= Problem statement =
Please find all lines containing "waktu" in the listing below and copy them.

○ ○ ○

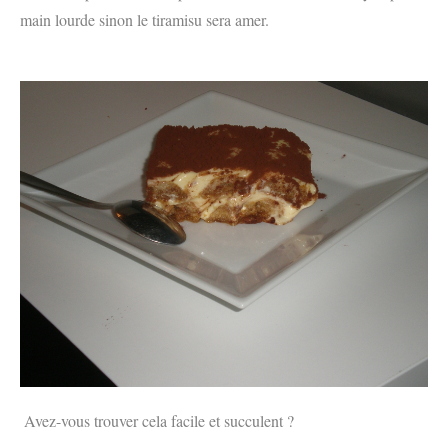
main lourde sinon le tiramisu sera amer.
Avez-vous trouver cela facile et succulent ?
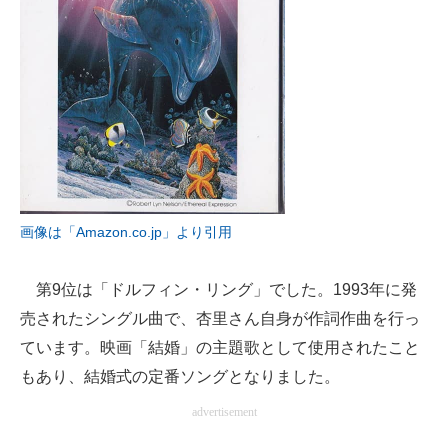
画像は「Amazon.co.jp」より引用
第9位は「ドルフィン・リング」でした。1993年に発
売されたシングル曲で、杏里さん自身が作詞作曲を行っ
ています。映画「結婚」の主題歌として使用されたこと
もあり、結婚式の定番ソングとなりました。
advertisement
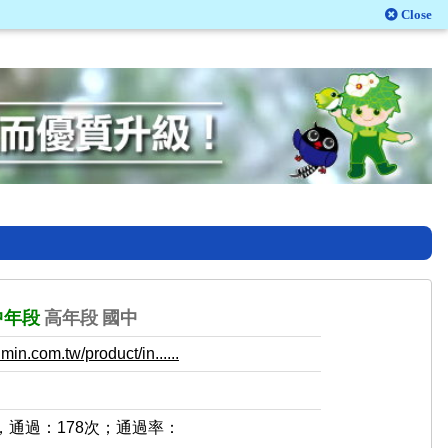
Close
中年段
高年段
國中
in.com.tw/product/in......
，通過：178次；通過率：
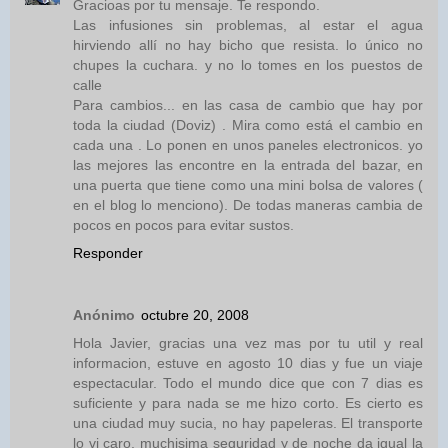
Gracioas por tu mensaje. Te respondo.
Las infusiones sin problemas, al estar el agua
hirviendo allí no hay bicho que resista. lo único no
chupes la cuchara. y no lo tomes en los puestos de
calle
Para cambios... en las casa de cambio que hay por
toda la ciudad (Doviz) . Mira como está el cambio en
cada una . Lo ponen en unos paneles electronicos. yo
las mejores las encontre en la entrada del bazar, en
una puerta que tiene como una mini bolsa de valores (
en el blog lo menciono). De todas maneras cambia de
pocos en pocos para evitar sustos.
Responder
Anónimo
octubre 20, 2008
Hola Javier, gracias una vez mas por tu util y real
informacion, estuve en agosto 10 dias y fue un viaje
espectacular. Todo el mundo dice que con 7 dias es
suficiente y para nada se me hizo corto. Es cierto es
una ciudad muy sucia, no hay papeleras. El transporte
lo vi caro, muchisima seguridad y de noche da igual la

○ ○ ○

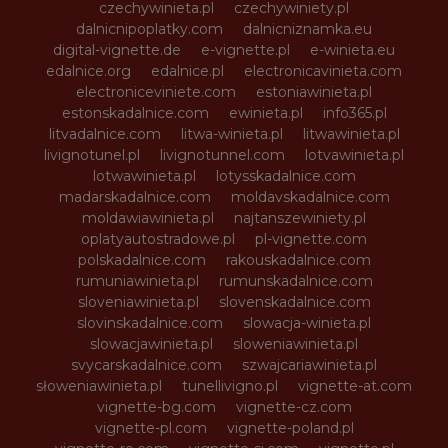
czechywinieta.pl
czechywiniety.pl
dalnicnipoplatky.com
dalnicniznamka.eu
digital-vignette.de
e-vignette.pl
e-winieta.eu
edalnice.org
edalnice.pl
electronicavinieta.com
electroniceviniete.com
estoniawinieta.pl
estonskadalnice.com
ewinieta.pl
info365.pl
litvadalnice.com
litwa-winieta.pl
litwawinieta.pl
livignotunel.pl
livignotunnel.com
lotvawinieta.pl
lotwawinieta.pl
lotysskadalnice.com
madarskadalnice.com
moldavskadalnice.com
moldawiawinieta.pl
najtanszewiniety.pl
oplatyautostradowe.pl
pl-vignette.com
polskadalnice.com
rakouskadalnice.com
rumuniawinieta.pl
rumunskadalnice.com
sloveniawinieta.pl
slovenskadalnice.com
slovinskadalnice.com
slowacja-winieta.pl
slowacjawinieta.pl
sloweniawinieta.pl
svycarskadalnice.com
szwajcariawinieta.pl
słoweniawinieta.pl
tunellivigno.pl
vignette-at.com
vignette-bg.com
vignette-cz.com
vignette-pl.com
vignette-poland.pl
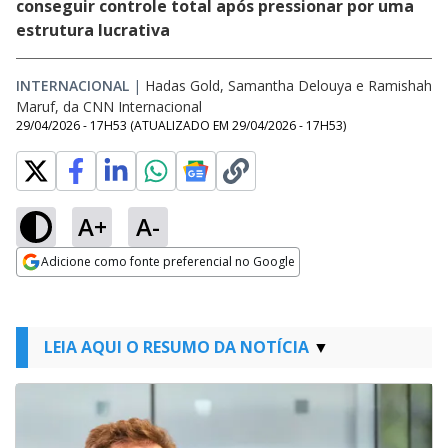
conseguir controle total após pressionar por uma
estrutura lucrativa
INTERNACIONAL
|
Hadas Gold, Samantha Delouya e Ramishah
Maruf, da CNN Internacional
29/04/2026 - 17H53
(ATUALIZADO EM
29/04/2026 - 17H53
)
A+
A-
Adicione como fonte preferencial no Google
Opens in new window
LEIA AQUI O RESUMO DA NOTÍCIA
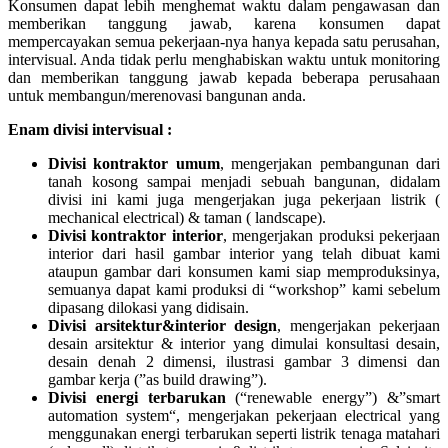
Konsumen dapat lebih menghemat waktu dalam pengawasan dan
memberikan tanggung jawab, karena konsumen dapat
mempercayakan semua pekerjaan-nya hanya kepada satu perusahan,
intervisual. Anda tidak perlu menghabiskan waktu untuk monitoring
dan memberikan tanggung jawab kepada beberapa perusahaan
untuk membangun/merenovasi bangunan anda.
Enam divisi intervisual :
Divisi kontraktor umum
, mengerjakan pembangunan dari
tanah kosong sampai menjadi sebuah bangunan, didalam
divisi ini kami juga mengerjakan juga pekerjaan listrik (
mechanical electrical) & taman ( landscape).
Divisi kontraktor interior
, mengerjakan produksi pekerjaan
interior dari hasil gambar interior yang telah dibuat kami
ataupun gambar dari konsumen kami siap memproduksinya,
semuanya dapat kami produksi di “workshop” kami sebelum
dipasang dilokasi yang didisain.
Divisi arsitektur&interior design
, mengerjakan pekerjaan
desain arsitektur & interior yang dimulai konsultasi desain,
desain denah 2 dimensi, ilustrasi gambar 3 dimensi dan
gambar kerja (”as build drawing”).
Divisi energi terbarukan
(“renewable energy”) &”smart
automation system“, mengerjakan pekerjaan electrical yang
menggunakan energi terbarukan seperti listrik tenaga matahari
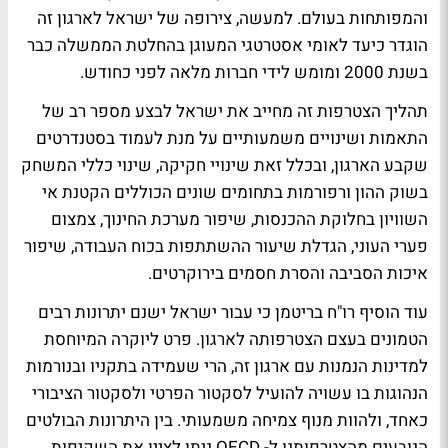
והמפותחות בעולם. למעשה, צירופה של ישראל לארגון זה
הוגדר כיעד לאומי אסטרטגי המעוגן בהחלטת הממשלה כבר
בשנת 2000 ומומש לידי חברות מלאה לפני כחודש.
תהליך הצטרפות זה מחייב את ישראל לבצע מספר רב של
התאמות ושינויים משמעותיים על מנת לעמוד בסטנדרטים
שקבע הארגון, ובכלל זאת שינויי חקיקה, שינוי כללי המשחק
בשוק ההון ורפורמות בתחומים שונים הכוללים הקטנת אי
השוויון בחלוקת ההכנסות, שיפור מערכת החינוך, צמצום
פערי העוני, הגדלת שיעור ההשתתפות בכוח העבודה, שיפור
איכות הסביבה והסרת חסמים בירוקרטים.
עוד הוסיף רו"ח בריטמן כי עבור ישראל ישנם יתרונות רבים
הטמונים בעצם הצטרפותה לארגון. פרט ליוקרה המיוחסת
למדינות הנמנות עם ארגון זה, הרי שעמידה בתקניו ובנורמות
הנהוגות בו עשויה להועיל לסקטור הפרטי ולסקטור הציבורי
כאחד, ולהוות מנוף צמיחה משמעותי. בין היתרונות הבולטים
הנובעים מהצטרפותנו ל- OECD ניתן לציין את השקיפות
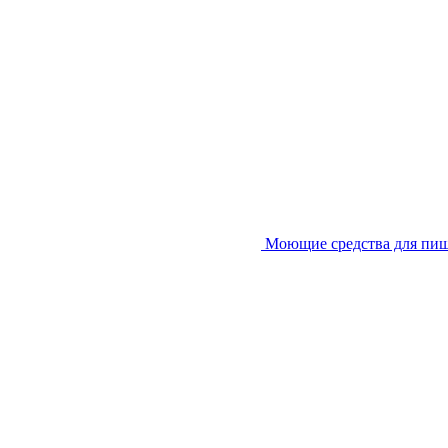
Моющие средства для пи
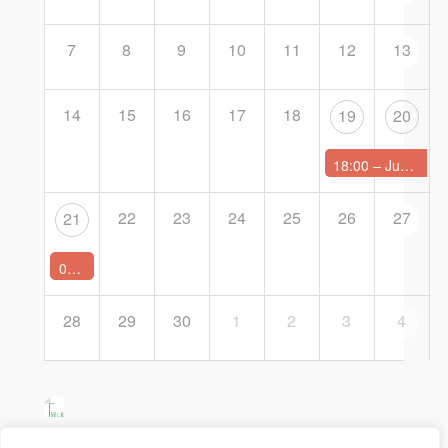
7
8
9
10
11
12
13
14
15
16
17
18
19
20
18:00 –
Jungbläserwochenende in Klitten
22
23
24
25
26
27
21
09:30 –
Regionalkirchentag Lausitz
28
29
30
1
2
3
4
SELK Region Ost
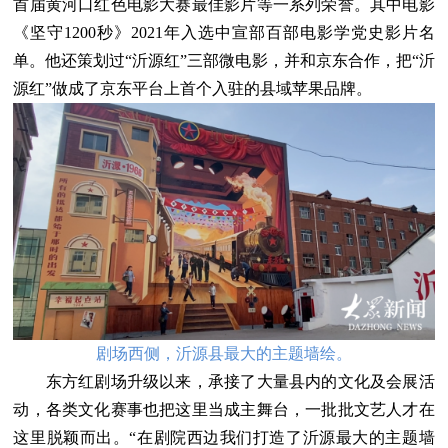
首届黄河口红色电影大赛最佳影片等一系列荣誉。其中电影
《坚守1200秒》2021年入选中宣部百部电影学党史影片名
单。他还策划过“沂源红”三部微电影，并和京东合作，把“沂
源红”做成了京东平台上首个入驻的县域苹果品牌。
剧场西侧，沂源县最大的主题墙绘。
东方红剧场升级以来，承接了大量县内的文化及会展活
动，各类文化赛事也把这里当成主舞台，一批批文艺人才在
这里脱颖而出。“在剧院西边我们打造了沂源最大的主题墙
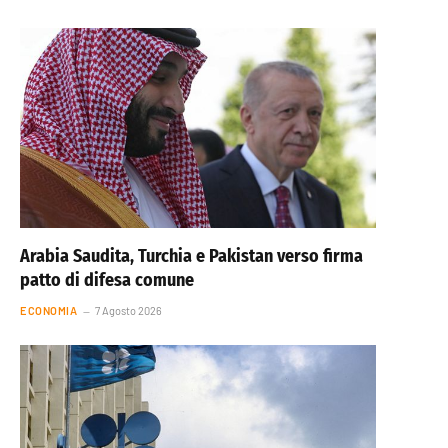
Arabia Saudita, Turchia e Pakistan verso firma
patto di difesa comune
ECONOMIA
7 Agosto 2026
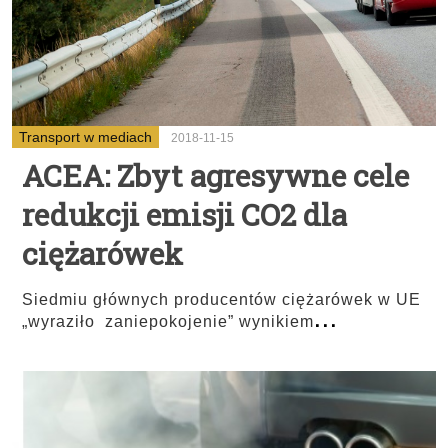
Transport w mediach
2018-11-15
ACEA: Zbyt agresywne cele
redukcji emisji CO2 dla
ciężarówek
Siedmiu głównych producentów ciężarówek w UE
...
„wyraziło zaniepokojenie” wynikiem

○ ○ ○

= The completed task =
Konsumen dapat lebih menghemat waktu dalam pengawasan dan
intervisual. Anda tidak perlu menghabiskan waktu untuk monitoring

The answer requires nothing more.